__ÜBUNGSAUFGABEN__:
1. Welchen Campingplatz wählten die Reisenden laut dem Bericht über die Vereinsreise als Unterkunft?
2. Übersetze den Satz „Die Mitarbeiter waren sehr freundlich, die Atmosphäre familiär.“ aus dem Bericht über die Vereinsreise ins Englische.
3. Schreib den Bericht über die Vereinsreise bitte im gleichen Ton weiter, anschließend an seinen letzten Satz.

Für näher Interessierte hier noch zwei Flyer zu Haithabu und Schleswig zum Download als PDF:

Flyer Haithabu (Seite 1)

Flyer Haithabu (Seite 2)

Flyer Schleswig (Seite 1)

Flyer Schleswig (Seite 2)

Flyer Schleswig (Seite 3)

Flyer Schleswig (Seite 4)

Außerdem haben wir in unserer Rubrik "Mittelalter Fakten" weitere Zahlen, Daten und Informationen über die Wikinger zusammengestellt. Zu dem betreffenden Artikel geht es hier.

Alles in Allem haben wir unsere Vereinsreise sehr genossen und dabei auch noch viel dazugelernt. Ich möchte diese Tage jedenfalls nicht missen und freue mich schon auf den nächsten „Bildungsausflug“ mit Vingólf – Haus der Freundschaft e. V…. und vielleicht ja dann auch mit Dir!

Unser Campingplatz

Da diese Vereinsreise Bestandteil unserer Sommerurlaube war, sollte auch das Vergnügen nicht zu kurz kommen. Als Unterkunft hatten wir uns für den Campingplatz Wees am Ostseefjord Schlei entschieden und ich kann an dieser Stelle ohne schlechtes Gewissen eine ernsthafte Empfehlung für diesen Campingplatz aussprechen. Die Mitarbeiter waren sehr freundlich, die Atmosphäre familiär. Es gab einen tollen Kinderspielplatz, kostenloses W-LAN, einen Bootsverleih, eine Badestelle und das wichtigste: sehr saubere Sanitäranlagen, eine Küche und auch die Möglichkeit Wäsche zu waschen. Alles zu fairen Konditionen und in tadellosem Zustand - an dieser Stelle dafür vielen Dank nach Missunde!

__DIE DATEN__:
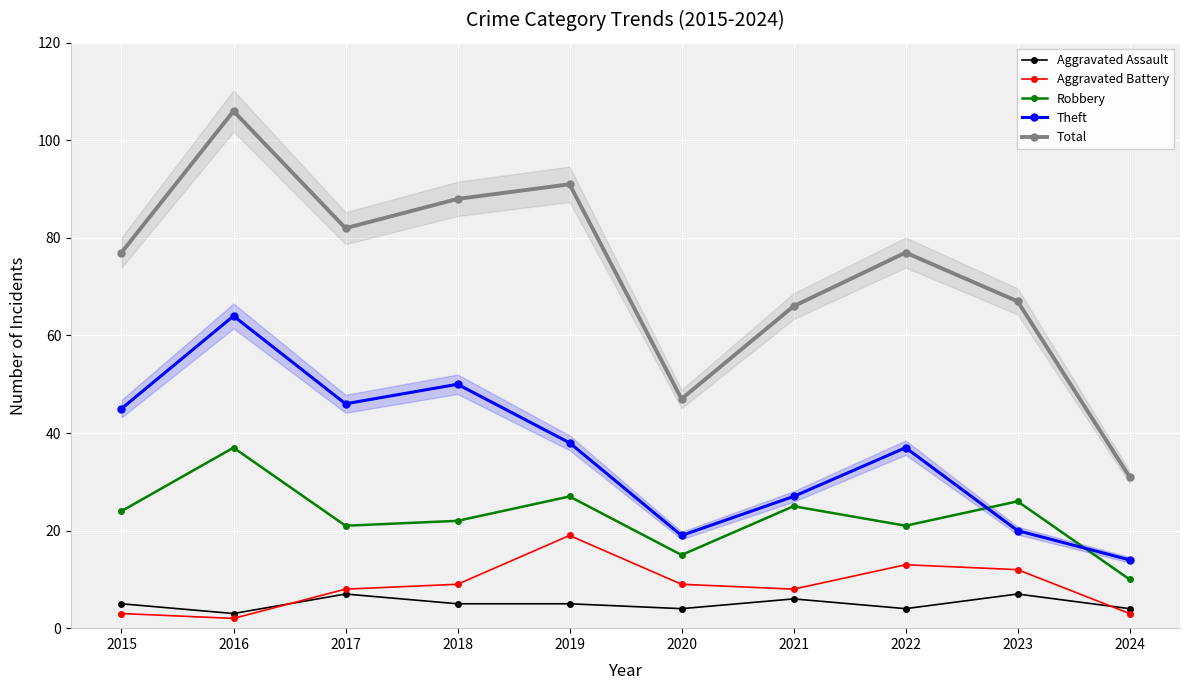

Between 2020 and 2019, which is larger?

2019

__LÖSUNGEN__:
1. Den Campingplatz Wees am Ostseefjord Schlei.

2. The staff were very friendly, and the atmosphere was homey.

3.
Nachfolgend noch einige Eindrücke von unserer Unterkunft...

Großsteingrab Missunde

Was uns vorher gar nicht klar war, war die Tatsache, dass Missunde selbst auch ein archäologisches Denkmal besitzt. Die Rede ist von einem Großsteingrab, dass schon lange vor Beginn des Mittelalters entstand, aber dennoch einen kurzen Besuch wert war...

Wie zum Geier haben die vor 4500 Jahren diese Brocken aufgestapelt?

Übrigends begegnen einem solche Stätten in dieser Region öfter. Auf meiner Radtour vor dem eigentlichen Haithabubesuch (siehe unten) bin ich an einigen solcher Orte vorbeigekommen.

Haithabu wir kommen!

Haithabu (im heutigen Schleswig-Holstein) ist ein Museumsdorf, das von Archäologen wieder aufgebaut wurde / wird. Im Frühmittelalter war Haithabu ein bedeutender Handelsposten, strategisch phantastisch positioniert , direkt am Ostseefjord Schlei, im Grenzgebiet zwischen dem Land der Wikinger und dem fränkischen Reich bzw. slawischen Siedlungsgebieten, verfügte der Ort zeitweise über mehr als 1500 ständige Bewohner, was für heutige Verhältnisse nicht nach viel klingt, zu damaliger Zeit aber der Einwohnerzahl einer mittelgroßen Stadt entsprach.

Auch wenn Haithabu 1066, nach Brandschatzung durch westslavische Stämme aufgegeben und nach Schleswig "verlegt" wurde, ist das Museumsdorf heute Weltkulturerbe.

Zunächst konnten wir im Rahmen einer Führung durch das „Wikinger Museum Haithabu“ diverse originale Fundstücke bewundern und Erkenntnisse über Schmuck, Waffen, Werkzeuge und die Lebenseinstellung der Wikinger gewinnen.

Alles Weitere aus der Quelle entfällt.